Tata Motors-owned Jaguar Land Rover (JLR) has revised its earnings before interest and taxes (EBIT) margin guidance for the financial year 2025–26 to 5–7%, a sharp decline from its earlier forecast of 10%, citing mounting macroeconomic uncertainties. The revised outlook also falls below the 8.5% EBIT margin the company achieved in FY25.
The updated guidance comes at a time when the company is expecting an impact from trade tariffs introduced by the US, economic headwinds in China, and the accelerating shift towards battery electric vehicles.
In an investor presentation, JLR also cited evolving customer expectations, tightening regulations, and technological disruption as significant risks to its profitability. “These challenges all have the potential to impact EBIT; we are focusing on building our resilience,” the company stated.
JLR, which sources over a quarter of its global sales from the U.S., had temporarily halted shipments to the market following a 25% tariff on foreign-made vehicles, imposed under the administration of President Donald Trump. In response, the company is actively redirecting supply to more accessible markets in a bid to protect margins and sustain profitability.

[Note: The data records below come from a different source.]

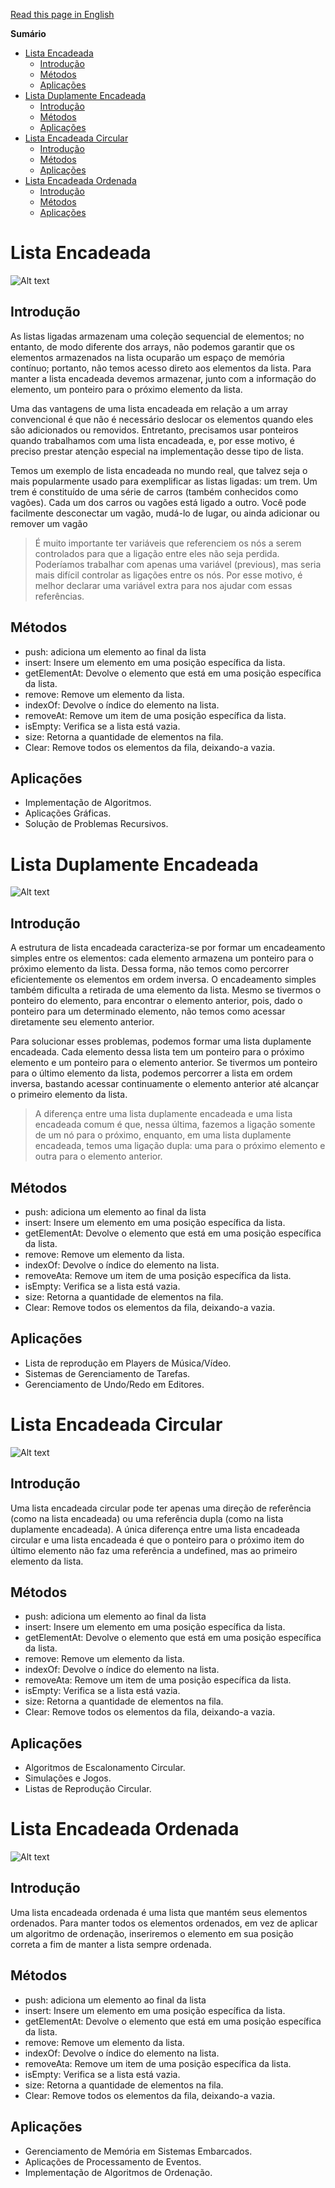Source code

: [Read this page in English](./README-en.md)

**Sumário**

- [Lista Encadeada](#lista-encadeada)
  - [Introdução](#introdução)
  - [Métodos](#métodos)
  - [Aplicações](#aplicações)
- [Lista Duplamente Encadeada](#lista-duplamente-encadeada)
  - [Introdução](#introdução-1)
  - [Métodos](#métodos-1)
  - [Aplicações](#aplicações-1)
- [Lista Encadeada Circular](#lista-encadeada-circular)
  - [Introdução](#introdução-2)
  - [Métodos](#métodos-2)
  - [Aplicações](#aplicações-2)
- [Lista Encadeada Ordenada](#lista-encadeada-ordenada)
  - [Introdução](#introdução-3)
  - [Métodos](#métodos-3)
  - [Aplicações](#aplicações-3)

# Lista Encadeada

![Alt text](assets/image.png)

## Introdução

As listas ligadas armazenam uma coleção sequencial de elementos; no entanto, de modo diferente dos arrays, não podemos garantir que os elementos armazenados na lista ocuparão um espaço de memória contínuo; portanto, não temos acesso direto aos elementos da lista.
Para manter a lista encadeada devemos armazenar, junto com a informação do elemento, um ponteiro para o próximo elemento da lista.

Uma das vantagens de uma lista encadeada em relação a um array convencional é que não é necessário deslocar os elementos quando eles são adicionados ou removidos. Entretanto, precisamos usar ponteiros quando trabalhamos com uma lista encadeada, e, por esse motivo, é preciso prestar atenção especial na implementação desse tipo de lista.

Temos um exemplo de lista encadeada no mundo real, que talvez seja o mais popularmente usado para exemplificar as listas ligadas: um trem. Um trem é constituído de uma série de carros (também conhecidos como vagões). Cada um dos carros ou vagões está ligado a outro. Você pode facilmente desconectar um vagão, mudá-lo de lugar, ou ainda adicionar ou remover um vagão

> É muito importante ter variáveis que referenciem os nós a serem controlados para que a ligação entre eles não seja perdida. Poderíamos trabalhar com apenas uma variável (previous), mas seria mais difícil controlar as ligações entre os nós. Por esse motivo, é melhor declarar uma variável extra para nos ajudar com essas referências.

## Métodos

- push: adiciona um elemento ao final da lista
- insert: Insere um elemento em uma posição específica da lista.
- getElementAt: Devolve o elemento que está em uma posição específica da lista.
- remove: Remove um elemento da lista.
- indexOf: Devolve o índice do elemento na lista.
- removeAt: Remove um item de uma posição específica da lista.
- isEmpty: Verifica se a lista está vazia.
- size: Retorna a quantidade de elementos na fila.
- Clear: Remove todos os elementos da fila, deixando-a vazia.

## Aplicações

- Implementação de Algoritmos.
- Aplicações Gráficas.
- Solução de Problemas Recursivos.

# Lista Duplamente Encadeada

![Alt text](assets/image-1.png)

## Introdução

A estrutura de lista encadeada caracteriza-se por formar um encadeamento simples entre os elementos: cada elemento armazena um ponteiro para o próximo elemento da lista. Dessa forma, não temos como percorrer eficientemente os elementos em ordem inversa. O encadeamento simples também dificulta a retirada de uma elemento da lista. Mesmo se tivermos o ponteiro do elemento, para encontrar o elemento anterior, pois, dado o ponteiro para um determinado elemento, não temos como acessar diretamente seu elemento anterior.

Para solucionar esses problemas, podemos formar uma lista duplamente encadeada. Cada elemento dessa lista tem um ponteiro para o próximo elemento e um ponteiro para o elemento anterior. Se tivermos um ponteiro para o último elemento da lista, podemos percorrer a lista em ordem inversa, bastando acessar continuamente o elemento anterior até alcançar o primeiro elemento da lista.

> A diferença entre uma lista duplamente encadeada e uma lista encadeada comum é que, nessa última, fazemos a ligação somente de um nó para o próximo, enquanto, em uma lista duplamente encadeada, temos uma ligação dupla: uma para o próximo elemento e outra para o elemento anterior.

## Métodos

- push: adiciona um elemento ao final da lista
- insert: Insere um elemento em uma posição específica da lista.
- getElementAt: Devolve o elemento que está em uma posição específica da lista.
- remove: Remove um elemento da lista.
- indexOf: Devolve o índice do elemento na lista.
- removeAta: Remove um item de uma posição específica da lista.
- isEmpty: Verifica se a lista está vazia.
- size: Retorna a quantidade de elementos na fila.
- Clear: Remove todos os elementos da fila, deixando-a vazia.

## Aplicações

- Lista de reprodução em Players de Música/Vídeo.
- Sistemas de Gerenciamento de Tarefas.
- Gerenciamento de Undo/Redo em Editores.

# Lista Encadeada Circular

![Alt text](assets/image-2.png)

## Introdução

Uma lista encadeada circular pode ter apenas uma direção de referência (como na lista encadeada) ou uma referência dupla (como na lista duplamente encadeada). A única diferença entre uma lista encadeada circular e uma lista encadeada é que o ponteiro para o próximo item do último elemento não faz uma referência a undefined, mas ao primeiro elemento da lista.

## Métodos

- push: adiciona um elemento ao final da lista
- insert: Insere um elemento em uma posição específica da lista.
- getElementAt: Devolve o elemento que está em uma posição específica da lista.
- remove: Remove um elemento da lista.
- indexOf: Devolve o índice do elemento na lista.
- removeAta: Remove um item de uma posição específica da lista.
- isEmpty: Verifica se a lista está vazia.
- size: Retorna a quantidade de elementos na fila.
- Clear: Remove todos os elementos da fila, deixando-a vazia.

## Aplicações

- Algoritmos de Escalonamento Circular.
- Simulações e Jogos.
- Listas de Reprodução Circular.

# Lista Encadeada Ordenada

![Alt text](assets/image-3.png)

## Introdução

Uma lista encadeada ordenada é uma lista que mantém seus elementos ordenados. Para manter todos os elementos ordenados, em vez de aplicar um algoritmo de ordenação, inseriremos o elemento em sua posição correta a fim de manter a lista sempre ordenada.

## Métodos

- push: adiciona um elemento ao final da lista
- insert: Insere um elemento em uma posição específica da lista.
- getElementAt: Devolve o elemento que está em uma posição específica da lista.
- remove: Remove um elemento da lista.
- indexOf: Devolve o índice do elemento na lista.
- removeAta: Remove um item de uma posição específica da lista.
- isEmpty: Verifica se a lista está vazia.
- size: Retorna a quantidade de elementos na fila.
- Clear: Remove todos os elementos da fila, deixando-a vazia.

## Aplicações

- Gerenciamento de Memória em Sistemas Embarcados.
- Aplicações de Processamento de Eventos.
- Implementação de Algoritmos de Ordenação.
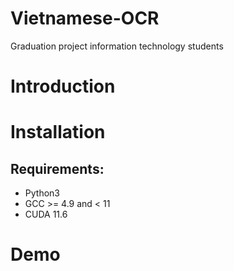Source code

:# Vietnamese-OCR
Graduation project information technology students

# Introduction

# Installation
## Requirements:
- Python3
- GCC >= 4.9 and < 11
- CUDA 11.6
# Demo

The automaker remains in talks with both U.S. and UK governments regarding a bilateral trade deal signed in May, which allows the UK to export up to 100,000 vehicles annually to the U.S. at a reduced tariff of 10%. JLR is also reviewing its pricing strategy in the U.S. to help mitigate the financial impact while reaffirming its commitment to the key market.
In China, despite underperformance in FY25 due to broader sectoral challenges in premium vehicle demand, JLR continues to view the region as critical for future growth.
To regain momentum, JLR is pushing forward with tailored strategies including prioritising growth in the higher segment, retail network optimisation, brand building, and venturing into different segment with the introduction of Freelander in the second half of FY26.
In FY26, the luxury carmaker expects its free cash flow to be close to zero, compared to £1.5 billion reported in the year-ago period. It expects free cash flow to improve year-on-year for FY27 and FY28.
At the end of FY25, the company’s cash balance was £4.6 billion and net cash was £278 million, with gross debt of £4.4 billion. The company reported a revenue of £29 billion in FY25, flat on year, and full year profit before tax of £2.5 billion, up 15% on year.
Despite reduction in guidance for FY26, near zero free cash flows and macroeconomic uncertainties, the company said it remains committed to its reimagine investment plan of £18 billion over FY24-28, which will be funded from operating cashflows. The majority of this investment is expected to go towards engineering, facilities and tooling.
“Enterprise transformation is critical to continuing our Reimagine journey. We are revisiting our cost position in the short-term and strengthening our resilience for the long-term. Our imperative is to drive sustainable accretive value through a portfolio of focused transformation missions,” JLR Chief Transformation and Performance Officer John Beswick said.